Stored data
┄┄┄┄┄┄┄┄┄┄

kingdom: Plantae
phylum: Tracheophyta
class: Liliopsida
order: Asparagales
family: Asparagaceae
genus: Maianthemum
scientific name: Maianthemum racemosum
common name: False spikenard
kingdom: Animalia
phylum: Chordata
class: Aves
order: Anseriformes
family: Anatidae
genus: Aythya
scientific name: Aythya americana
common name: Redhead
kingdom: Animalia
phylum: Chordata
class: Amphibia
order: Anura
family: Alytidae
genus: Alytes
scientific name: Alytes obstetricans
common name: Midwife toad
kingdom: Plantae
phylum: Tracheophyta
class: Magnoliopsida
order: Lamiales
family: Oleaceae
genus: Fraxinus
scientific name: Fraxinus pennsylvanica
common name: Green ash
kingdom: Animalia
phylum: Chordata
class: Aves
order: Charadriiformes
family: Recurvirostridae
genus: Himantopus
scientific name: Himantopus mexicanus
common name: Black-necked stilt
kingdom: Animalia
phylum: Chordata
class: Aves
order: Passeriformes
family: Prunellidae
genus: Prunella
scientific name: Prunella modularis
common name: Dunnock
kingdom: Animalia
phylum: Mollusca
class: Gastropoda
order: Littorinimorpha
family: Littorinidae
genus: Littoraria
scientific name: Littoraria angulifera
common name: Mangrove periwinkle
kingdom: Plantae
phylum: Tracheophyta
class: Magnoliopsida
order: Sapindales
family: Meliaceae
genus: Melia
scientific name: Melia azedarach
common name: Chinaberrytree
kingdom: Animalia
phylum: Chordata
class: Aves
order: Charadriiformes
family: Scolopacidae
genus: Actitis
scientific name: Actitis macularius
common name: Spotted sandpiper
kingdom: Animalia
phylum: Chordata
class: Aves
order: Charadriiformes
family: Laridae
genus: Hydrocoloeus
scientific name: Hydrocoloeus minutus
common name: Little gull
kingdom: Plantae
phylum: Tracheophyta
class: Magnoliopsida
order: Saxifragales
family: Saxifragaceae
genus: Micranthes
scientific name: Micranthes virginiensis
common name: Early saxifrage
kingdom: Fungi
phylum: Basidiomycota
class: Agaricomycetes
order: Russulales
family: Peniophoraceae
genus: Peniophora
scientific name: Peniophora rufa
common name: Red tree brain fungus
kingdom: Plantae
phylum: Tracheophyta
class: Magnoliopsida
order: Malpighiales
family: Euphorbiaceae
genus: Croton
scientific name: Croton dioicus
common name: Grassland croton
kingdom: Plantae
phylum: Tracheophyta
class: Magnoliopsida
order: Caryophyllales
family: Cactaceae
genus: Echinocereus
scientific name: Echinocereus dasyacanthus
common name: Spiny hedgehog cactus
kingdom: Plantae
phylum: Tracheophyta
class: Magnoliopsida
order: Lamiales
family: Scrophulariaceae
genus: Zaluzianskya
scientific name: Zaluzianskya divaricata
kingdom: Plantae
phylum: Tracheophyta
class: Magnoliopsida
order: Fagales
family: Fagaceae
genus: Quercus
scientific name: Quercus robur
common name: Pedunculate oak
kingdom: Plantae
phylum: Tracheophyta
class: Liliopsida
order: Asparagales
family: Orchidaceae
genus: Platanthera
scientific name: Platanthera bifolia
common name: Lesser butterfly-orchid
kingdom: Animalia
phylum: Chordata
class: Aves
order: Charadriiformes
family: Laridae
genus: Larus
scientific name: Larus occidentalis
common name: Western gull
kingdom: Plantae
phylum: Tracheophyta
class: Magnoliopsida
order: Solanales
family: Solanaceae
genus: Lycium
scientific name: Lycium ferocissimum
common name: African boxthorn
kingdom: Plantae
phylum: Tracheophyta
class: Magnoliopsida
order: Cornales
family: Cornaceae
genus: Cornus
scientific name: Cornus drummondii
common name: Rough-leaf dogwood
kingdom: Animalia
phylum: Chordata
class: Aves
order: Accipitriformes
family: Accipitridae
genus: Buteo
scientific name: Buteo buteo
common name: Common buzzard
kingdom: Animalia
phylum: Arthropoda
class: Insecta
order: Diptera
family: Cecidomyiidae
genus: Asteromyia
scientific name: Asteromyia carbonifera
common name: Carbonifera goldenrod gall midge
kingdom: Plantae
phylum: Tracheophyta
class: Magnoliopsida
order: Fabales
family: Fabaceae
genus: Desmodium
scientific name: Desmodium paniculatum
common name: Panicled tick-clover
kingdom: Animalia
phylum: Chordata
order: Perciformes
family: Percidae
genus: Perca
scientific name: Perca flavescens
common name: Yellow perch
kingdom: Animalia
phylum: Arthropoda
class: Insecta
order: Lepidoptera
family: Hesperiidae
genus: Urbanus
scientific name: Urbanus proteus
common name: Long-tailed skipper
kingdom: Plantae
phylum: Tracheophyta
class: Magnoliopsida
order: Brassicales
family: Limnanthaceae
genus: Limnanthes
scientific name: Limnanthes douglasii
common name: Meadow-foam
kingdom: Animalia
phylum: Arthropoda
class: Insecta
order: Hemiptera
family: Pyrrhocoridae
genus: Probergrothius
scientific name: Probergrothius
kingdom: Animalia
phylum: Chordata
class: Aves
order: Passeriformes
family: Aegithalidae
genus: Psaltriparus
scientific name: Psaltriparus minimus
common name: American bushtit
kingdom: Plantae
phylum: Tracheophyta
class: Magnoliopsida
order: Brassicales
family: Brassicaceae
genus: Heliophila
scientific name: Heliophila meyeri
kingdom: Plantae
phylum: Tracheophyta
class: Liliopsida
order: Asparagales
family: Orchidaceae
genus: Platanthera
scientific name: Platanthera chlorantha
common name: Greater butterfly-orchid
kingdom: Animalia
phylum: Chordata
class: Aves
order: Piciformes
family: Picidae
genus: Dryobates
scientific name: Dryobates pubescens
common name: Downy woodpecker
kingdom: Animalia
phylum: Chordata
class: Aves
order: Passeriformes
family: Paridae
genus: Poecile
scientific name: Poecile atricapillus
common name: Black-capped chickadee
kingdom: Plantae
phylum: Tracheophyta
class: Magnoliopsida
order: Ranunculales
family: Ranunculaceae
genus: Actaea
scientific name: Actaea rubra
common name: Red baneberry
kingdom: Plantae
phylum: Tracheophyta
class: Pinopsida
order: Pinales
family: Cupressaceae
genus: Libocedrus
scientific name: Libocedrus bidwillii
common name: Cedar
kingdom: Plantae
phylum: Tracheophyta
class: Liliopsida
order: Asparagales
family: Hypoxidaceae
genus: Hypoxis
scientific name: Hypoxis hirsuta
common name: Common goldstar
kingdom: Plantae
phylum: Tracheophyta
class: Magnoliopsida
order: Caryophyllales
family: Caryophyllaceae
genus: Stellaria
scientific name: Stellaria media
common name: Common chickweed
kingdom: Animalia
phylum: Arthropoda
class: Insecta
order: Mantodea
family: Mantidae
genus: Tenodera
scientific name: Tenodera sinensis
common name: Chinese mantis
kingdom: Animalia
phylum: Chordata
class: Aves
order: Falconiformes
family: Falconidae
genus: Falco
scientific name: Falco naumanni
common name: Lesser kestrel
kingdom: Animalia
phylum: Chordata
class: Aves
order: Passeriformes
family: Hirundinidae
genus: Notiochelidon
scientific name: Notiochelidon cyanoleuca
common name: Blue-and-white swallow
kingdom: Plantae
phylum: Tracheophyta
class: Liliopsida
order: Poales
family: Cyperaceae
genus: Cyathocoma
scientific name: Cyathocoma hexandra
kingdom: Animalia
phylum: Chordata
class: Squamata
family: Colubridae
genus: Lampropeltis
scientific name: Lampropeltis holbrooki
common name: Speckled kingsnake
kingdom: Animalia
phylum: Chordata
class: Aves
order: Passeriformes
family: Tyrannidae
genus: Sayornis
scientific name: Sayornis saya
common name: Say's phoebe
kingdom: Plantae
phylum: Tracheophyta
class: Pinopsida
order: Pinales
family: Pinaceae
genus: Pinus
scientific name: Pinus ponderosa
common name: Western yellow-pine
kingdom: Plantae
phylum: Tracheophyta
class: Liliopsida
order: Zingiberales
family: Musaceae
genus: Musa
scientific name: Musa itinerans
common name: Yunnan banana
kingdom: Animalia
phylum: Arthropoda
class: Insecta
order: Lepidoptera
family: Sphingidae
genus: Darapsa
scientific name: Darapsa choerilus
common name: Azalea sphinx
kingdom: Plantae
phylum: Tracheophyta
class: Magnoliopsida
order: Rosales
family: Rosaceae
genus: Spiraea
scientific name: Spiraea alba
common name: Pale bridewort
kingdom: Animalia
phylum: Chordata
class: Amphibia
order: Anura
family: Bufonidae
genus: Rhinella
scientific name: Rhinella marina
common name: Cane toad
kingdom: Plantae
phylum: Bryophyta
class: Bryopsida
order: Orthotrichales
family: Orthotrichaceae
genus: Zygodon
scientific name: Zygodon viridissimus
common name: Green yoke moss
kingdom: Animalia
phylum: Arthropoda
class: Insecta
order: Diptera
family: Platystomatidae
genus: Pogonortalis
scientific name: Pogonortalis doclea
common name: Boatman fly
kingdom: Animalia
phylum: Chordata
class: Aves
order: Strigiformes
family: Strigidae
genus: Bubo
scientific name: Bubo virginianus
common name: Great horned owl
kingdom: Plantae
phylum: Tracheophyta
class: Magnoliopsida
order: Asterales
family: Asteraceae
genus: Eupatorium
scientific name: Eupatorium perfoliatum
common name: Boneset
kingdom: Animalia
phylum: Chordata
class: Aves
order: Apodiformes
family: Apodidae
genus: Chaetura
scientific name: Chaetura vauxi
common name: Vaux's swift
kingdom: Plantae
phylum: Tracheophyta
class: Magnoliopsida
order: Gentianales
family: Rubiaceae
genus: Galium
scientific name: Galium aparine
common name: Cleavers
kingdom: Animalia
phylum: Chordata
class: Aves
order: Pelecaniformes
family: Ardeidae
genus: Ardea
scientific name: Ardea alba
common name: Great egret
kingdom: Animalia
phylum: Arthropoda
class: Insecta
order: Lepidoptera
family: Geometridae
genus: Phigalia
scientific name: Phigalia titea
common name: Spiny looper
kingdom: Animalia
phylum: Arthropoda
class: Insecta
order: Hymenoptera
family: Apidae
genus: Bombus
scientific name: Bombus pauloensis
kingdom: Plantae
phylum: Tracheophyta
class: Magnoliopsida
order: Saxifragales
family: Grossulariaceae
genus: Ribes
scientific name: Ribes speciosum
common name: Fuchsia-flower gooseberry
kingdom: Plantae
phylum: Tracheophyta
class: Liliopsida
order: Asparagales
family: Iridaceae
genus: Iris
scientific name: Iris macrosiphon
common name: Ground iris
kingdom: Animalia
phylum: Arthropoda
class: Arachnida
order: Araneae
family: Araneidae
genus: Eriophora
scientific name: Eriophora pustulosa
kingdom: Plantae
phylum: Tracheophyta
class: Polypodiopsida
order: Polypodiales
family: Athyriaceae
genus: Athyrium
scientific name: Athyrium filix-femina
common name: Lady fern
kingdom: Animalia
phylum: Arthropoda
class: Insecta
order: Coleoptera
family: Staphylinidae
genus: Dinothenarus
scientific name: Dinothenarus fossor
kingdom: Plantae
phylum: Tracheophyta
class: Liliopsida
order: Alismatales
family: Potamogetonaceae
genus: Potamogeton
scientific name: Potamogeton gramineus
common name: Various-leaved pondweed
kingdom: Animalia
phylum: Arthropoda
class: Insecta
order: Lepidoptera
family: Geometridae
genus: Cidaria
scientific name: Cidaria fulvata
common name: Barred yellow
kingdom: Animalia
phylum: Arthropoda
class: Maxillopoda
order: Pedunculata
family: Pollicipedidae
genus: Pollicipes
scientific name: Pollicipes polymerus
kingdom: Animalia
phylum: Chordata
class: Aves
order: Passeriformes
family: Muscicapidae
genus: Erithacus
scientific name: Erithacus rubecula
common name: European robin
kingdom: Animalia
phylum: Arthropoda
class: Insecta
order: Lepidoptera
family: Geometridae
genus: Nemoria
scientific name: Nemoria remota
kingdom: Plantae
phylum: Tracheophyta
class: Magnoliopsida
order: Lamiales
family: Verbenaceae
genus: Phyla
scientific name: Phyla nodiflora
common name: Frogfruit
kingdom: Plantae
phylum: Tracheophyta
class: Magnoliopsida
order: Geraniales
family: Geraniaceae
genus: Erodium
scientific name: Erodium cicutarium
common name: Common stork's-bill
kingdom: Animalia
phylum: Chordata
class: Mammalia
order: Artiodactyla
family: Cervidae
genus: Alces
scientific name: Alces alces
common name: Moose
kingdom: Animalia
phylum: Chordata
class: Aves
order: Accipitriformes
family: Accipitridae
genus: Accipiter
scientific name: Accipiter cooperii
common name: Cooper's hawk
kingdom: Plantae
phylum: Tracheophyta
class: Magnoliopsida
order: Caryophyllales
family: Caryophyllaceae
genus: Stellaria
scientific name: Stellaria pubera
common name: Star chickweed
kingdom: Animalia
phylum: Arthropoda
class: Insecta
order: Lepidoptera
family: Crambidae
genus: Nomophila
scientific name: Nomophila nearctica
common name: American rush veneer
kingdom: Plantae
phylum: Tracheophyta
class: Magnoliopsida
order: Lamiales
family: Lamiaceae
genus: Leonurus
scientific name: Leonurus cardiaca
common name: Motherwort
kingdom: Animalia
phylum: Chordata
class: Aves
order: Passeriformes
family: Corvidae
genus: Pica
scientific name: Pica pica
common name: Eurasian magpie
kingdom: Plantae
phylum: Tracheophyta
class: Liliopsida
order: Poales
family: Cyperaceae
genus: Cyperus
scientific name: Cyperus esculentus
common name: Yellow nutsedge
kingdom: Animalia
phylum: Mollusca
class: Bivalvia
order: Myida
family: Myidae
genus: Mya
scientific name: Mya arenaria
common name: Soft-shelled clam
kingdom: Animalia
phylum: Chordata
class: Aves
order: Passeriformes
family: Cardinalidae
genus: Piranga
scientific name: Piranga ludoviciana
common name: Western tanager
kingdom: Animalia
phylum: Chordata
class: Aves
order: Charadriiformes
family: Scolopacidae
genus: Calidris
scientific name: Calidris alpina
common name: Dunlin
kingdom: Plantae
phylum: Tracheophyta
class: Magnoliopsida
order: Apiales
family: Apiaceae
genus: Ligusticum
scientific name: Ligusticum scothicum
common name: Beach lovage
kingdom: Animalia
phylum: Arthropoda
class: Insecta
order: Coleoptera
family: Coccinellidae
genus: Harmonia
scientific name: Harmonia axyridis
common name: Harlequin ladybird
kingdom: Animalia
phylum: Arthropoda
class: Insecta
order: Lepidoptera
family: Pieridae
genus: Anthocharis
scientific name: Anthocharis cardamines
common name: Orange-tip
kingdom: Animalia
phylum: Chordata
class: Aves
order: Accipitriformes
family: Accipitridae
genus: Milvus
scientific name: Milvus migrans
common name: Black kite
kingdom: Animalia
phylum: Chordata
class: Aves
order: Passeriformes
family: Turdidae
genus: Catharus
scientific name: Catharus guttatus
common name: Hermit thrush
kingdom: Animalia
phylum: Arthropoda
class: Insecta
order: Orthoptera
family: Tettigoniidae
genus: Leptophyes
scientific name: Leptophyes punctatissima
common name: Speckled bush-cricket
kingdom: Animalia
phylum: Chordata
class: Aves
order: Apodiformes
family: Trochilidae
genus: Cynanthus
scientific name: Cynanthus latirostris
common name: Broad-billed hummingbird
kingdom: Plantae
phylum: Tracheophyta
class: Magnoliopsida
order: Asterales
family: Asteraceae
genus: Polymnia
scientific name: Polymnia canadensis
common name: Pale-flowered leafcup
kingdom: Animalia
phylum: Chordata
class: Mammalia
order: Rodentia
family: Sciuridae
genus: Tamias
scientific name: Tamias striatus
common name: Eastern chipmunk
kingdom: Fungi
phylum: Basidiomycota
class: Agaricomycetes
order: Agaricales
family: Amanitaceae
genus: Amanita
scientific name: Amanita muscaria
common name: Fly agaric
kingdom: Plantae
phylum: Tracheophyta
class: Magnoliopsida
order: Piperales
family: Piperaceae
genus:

┄┄┄┄┄┄┄┄┄┄

Problem to solve
Reproduce the lines above exactly, from the line with "common name: Common buzzard" to the line with "order: Fabales", including both of those lines.

Complete output
common name: Common buzzard
kingdom: Animalia
phylum: Arthropoda
class: Insecta
order: Diptera
family: Cecidomyiidae
genus: Asteromyia
scientific name: Asteromyia carbonifera
common name: Carbonifera goldenrod gall midge
kingdom: Plantae
phylum: Tracheophyta
class: Magnoliopsida
order: Fabales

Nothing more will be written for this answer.